Module Details

Module Code: DATA8006
Title: Data Science Analytics Project
Long Title: Data Science Analytics Project
NFQ Level: Advanced
Valid From: Semester 1 - 2021/22 ( September 2021 )
Duration: 1 Semester
Credits: 10
Field of Study: 4816 - Data Format
Module Delivered in: 1 programme(s)
Module Description: This module develops within the learner the knowledge, skills, and competences required to research, develop and scope a data science/analytics project, and to successfully complete it in accordance with an approved plan. The module requires the learner either individually or as part of a team to develop, implement and critically assess a detailed methodology to address a defined data science or analytics problem within a prescribed time-frame. The learner is expected to be self motivated whilst working under direction of a project supervisor and to communicate the process and outcomes of their work in a style and manner appropriate for professional practitioners in the discipline.
 
Learning Outcomes
On successful completion of this module the learner will be able to:
# Learning Outcome Description
LO1 Undertake a review of relevant and appropriate literature to determine current knowledge in a field of data science and analytics.
LO2 Conduct a feasibility study of the proposed data science methodologies and technologies.
LO3 Plan the creation of effective final deliverables for a data science/analytics project that will meet the needs of stakeholders and others.
LO4 Systematically review and adapt the employed data science methodologies during implementation in response to practical, real-world constraints.
LO5 Critically assess the project outcomes.
LO6 Use appropriate written and oral communication skills required of a professional practitioner, with a particular emphasis on conveying the underlying message of the research to stakeholders at all stages of the data science/analytics project.
Dependencies
Module Recommendations

This is prior learning (or a practical skill) that is strongly recommended before enrolment in this module. You may enrol in this module if you have not acquired the recommended learning but you will have considerable difficulty in passing (i.e. achieving the learning outcomes of) the module. While the prior learning is expressed as named MTU module(s) it also allows for learning (in another module or modules) which is equivalent to the learning specified in the named module(s).

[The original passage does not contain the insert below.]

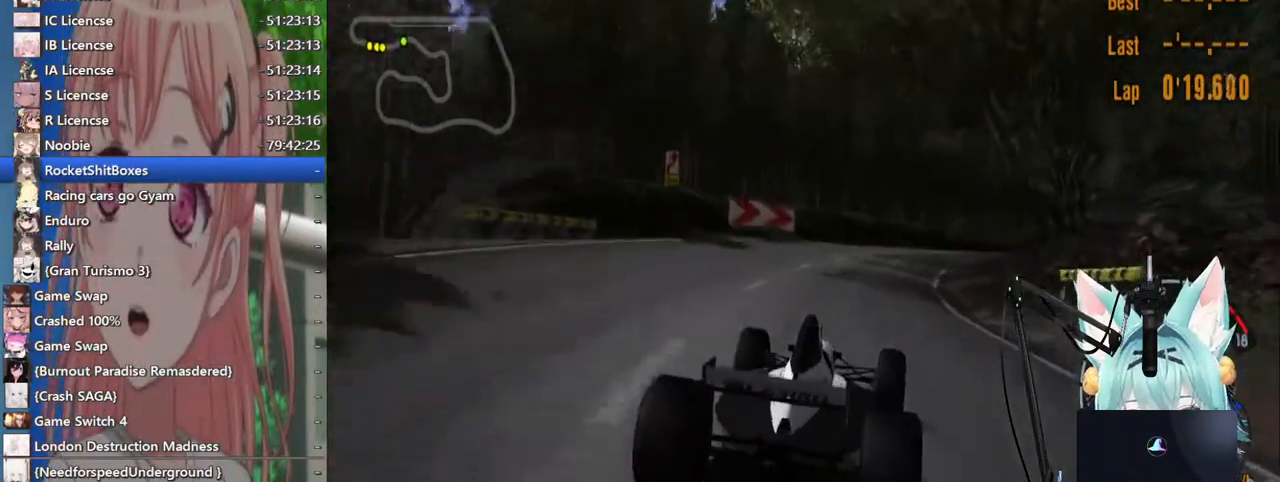
Gameplay with a controller (PlayStation layout); each line is a JSON object with the inputs held at the frame after it. "events" lists button and stick changes between this image and that frame as [ms after this image, input, new state], when the widget could be followed in between. Not read: L1 R1 R2.
{"buttons": [], "left_stick": "right", "right_stick": "center", "events": [[117, "left_stick", "left"], [317, "left_stick", "center"], [400, "left_stick", "right"]]}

13586 STAT8006 Applied Stats & Probability
13801 STAT8010 Intro to R for Data Science
13896 COMP8060 Scientific Prog in Python
Incompatible Modules
These are modules which have learning outcomes that are too similar to the learning outcomes of this module. You may not earn additional credit for the same learning and therefore you may not enrol in this module if you have successfully completed any modules in the incompatible list.
None
Co-requisite Modules
No Co-requisite modules listed
Requirements

This is prior learning (or a practical skill) that is mandatory before enrolment in this module is allowed. You may not enrol on this module if you have not acquired the learning specified in this section.

None
 
Indicative Content
Literature Survey
Gather, critically analyse and reference research and other appropriate literature in an emerging field of data science and analytics.
Core Problem
Formulate the core research question and identify data sets relevant to the chosen data science/analytics area.
Development of Methodology
Formulate and assess viable methodologies and technologies to address the chosen research question with a view to identifying the most appropriate methodologies and technologies.
Project Implementation
Supervised self-directed learning, utilising the identified data science methodologies.
Written Report
Write a professional report that conveys the findings of the research in the chosen area of specialisation. Critically evaluate the results and give appropriate recommendations.
Oral Presentation
Make an oral presentation on the undertaken data science/analytics project.
Module Content & Assessment
Assessment Breakdown%
Coursework100.00%

Assessments

Coursework
Assessment Type Reflective Journal % of Total Mark 10
Timing Every Second Week Learning Outcomes 1,2,3,4,6
Assessment Description
Professional reports outlining project progress
Assessment Type Other % of Total Mark 10
Timing Every Week Learning Outcomes 1,2,3,4,5,6
Assessment Description
Method of Working: Mark associated with initiative, decision making, application and demonstration/performance of project outcomes.
Assessment Type Presentation % of Total Mark 20
Timing Sem End Learning Outcomes 1,2,4,5,6
Assessment Description
Oral presentation on the chosen data science specialisation and research outcomes.
Assessment Type Written Report % of Total Mark 60
Timing Sem End Learning Outcomes 1,2,4,5,6
Assessment Description
Comprehensive Professional Report with an appraisal of the outcomes of the project.
No End of Module Formal Examination
Reassessment Requirement
Coursework Only
This module is reassessed solely on the basis of re-submitted coursework. There is no repeat written examination.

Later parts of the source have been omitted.